The retailer will provide a final monthly sales report on Thursday, when most other major chain stores report their November figures. This would mark Wal-Mart's first monthly same-store sales decline since April 1996.

Wal-Mart had expected same-store sales to be flat compared with the same period last year, which many Wall Street analysts had viewed as disappointing. Wal-Mart's four-week November sales period ended on Friday.

"We would frankly have expected better," Merrill Lynch retail analyst Virginia Genereux wrote in a note to clients dated Friday, pointing out that Wal-Mart had slashed prices on popular toys, electronics and other gift items to lure customers. The retailer's widely publicized $4 generic drug program should have drawn more shoppers, too.

Investors are watching holiday sales particularly closely this year to gauge how consumers are coping with a slowdown in the housing market that has already hurt home improvement retailers and furniture stores.

Consumer spending accounts for some two-thirds of U.S. economic activity, and the November-December holiday season makes up anywhere from 20 percent to 40 percent of retailers' annual sales.

The National Retail Federation trade group expects holiday sales growth of about 5 percent, which would be a slowdown from last year's surprisingly strong 6.1 percent gain.

$1,200 HAND-MADE TOYS

Department store chain J.C. Penney Co. Inc. (NYSE:JCP) said its holiday season was off to a good start, with brisk foot traffic and strong demand for categories such as home entertainment, jewelry, children's clothing and housewares.

Famed toy retailer FAO Schwarz kept its stores open on Thanksgiving Day, and reported strong demand for hand-made wooden toys -- some of which sold for $1,200 apiece.

At its New York flagship store, Thanksgiving Day sales were flat, which the company attributed to bad weather, while its Las Vegas store saw a 45 percent sales increase.

"I see people buying better, what I call 'antiquity', presents that are better made, more durable -- things I view as generational presents," Ed Schmults, chief executive, told Reuters in an interview.

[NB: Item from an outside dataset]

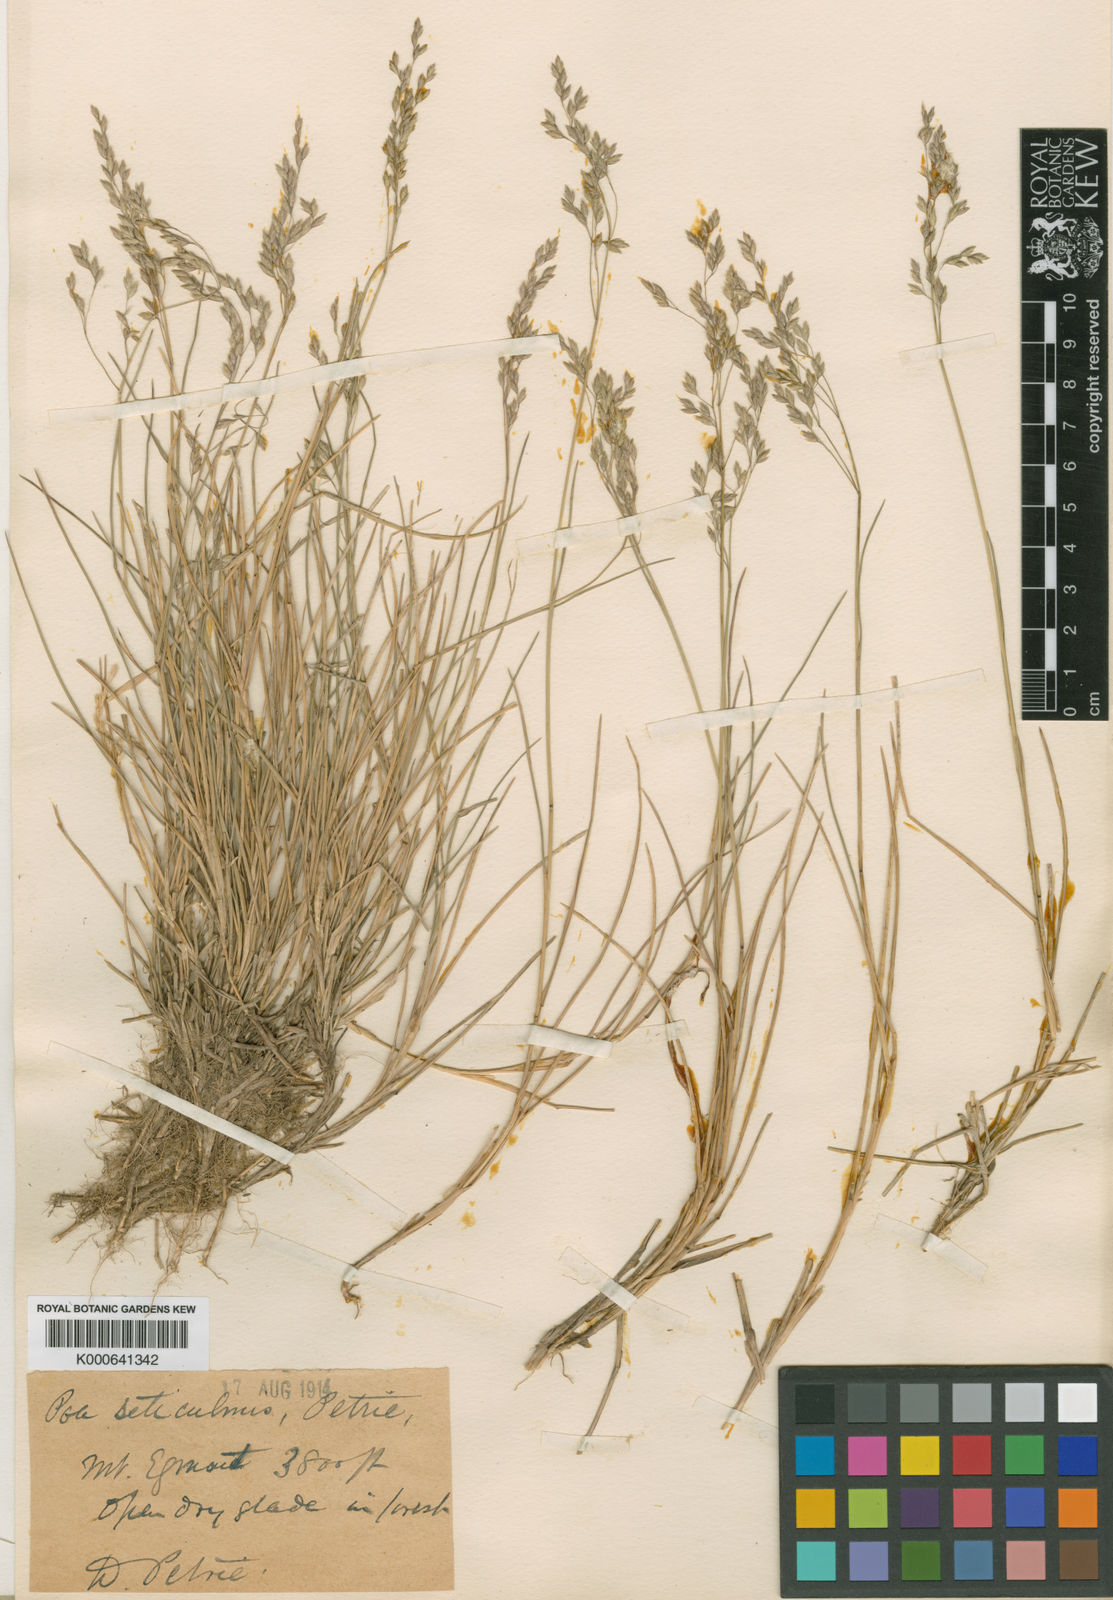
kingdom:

A Wal-Mart spokeswoman declined to comment on its Black Friday sales, but said the retailer will provide those details along with its sales report on Thursday.

Wal-Mart began cutting prices as early as October instead of the usual November. The retailer is eager to revive growth after back-to-back months of disappointing sales in September and October, but Saturday's report suggested that the early discounts were not enough to reverse the poor sales trend.

Stores were packed on Friday, the traditional start to the holiday shopping season, and retailers were pushing another round of discounts on Saturday to keep shoppers coming back. The NRF trade group expects some 137 million Americans to go shopping this weekend.

But big crowds don't necessarily mean strong sales.

Michael McNamara, vice president of research and analysis at MasterCard's SpendingPulse, noted that while hot items such as the PlayStation 3 video game system have generated considerable buzz, they are only a tiny portion of retailers' overall sales.

He said rather than focusing on Black Friday crowds, investors should pay close attention to October sales trends, which showed a dramatic slowdown in growth year-over-year heading into the holiday season.

"You're looking at (sales) growth rates that are about half of what they were last year," he said. "The momentum that we have coming in is definitely down several notches."